[[ Task input, beginning ]]

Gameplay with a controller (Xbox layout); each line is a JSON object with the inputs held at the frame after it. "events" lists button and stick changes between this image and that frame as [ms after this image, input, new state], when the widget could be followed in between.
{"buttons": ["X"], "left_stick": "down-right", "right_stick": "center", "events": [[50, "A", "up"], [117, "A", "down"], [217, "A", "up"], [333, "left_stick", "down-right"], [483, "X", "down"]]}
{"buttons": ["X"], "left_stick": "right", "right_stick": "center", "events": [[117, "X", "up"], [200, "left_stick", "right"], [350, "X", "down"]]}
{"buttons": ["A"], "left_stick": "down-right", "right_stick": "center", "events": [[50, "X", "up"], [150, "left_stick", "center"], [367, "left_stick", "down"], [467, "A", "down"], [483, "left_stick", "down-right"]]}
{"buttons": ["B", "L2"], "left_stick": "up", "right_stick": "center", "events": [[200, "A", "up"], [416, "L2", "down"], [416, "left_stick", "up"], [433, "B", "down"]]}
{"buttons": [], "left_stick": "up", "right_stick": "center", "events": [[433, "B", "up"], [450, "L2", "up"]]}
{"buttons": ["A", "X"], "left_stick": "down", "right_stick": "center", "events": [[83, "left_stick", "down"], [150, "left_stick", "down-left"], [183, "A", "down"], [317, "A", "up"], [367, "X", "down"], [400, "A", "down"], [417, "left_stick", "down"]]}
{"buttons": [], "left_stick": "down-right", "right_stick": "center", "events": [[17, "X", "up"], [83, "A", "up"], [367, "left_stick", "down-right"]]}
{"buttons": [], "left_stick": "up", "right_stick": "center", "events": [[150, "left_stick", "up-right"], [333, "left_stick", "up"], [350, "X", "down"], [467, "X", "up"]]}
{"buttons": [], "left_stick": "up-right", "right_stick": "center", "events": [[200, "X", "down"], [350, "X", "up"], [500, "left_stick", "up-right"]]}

[[ Task input, end ]]

Problem details:
Nothing in the entries may change. Retype them all.

Output:
Gameplay with a controller (Xbox layout); each line is a JSON object with the inputs held at the frame after it. "events" lists button and stick changes between this image and that frame as [ms after this image, input, new state], when the widget could be followed in between.
{"buttons": ["X"], "left_stick": "down-right", "right_stick": "center", "events": [[50, "A", "up"], [117, "A", "down"], [217, "A", "up"], [333, "left_stick", "down-right"], [483, "X", "down"]]}
{"buttons": ["X"], "left_stick": "right", "right_stick": "center", "events": [[117, "X", "up"], [200, "left_stick", "right"], [350, "X", "down"]]}
{"buttons": ["A"], "left_stick": "down-right", "right_stick": "center", "events": [[50, "X", "up"], [150, "left_stick", "center"], [367, "left_stick", "down"], [467, "A", "down"], [483, "left_stick", "down-right"]]}
{"buttons": ["B", "L2"], "left_stick": "up", "right_stick": "center", "events": [[200, "A", "up"], [416, "L2", "down"], [416, "left_stick", "up"], [433, "B", "down"]]}
{"buttons": [], "left_stick": "up", "right_stick": "center", "events": [[433, "B", "up"], [450, "L2", "up"]]}
{"buttons": ["A", "X"], "left_stick": "down", "right_stick": "center", "events": [[83, "left_stick", "down"], [150, "left_stick", "down-left"], [183, "A", "down"], [317, "A", "up"], [367, "X", "down"], [400, "A", "down"], [417, "left_stick", "down"]]}
{"buttons": [], "left_stick": "down-right", "right_stick": "center", "events": [[17, "X", "up"], [83, "A", "up"], [367, "left_stick", "down-right"]]}
{"buttons": [], "left_stick": "up", "right_stick": "center", "events": [[150, "left_stick", "up-right"], [333, "left_stick", "up"], [350, "X", "down"], [467, "X", "up"]]}
{"buttons": [], "left_stick": "up-right", "right_stick": "center", "events": [[200, "X", "down"], [350, "X", "up"], [500, "left_stick", "up-right"]]}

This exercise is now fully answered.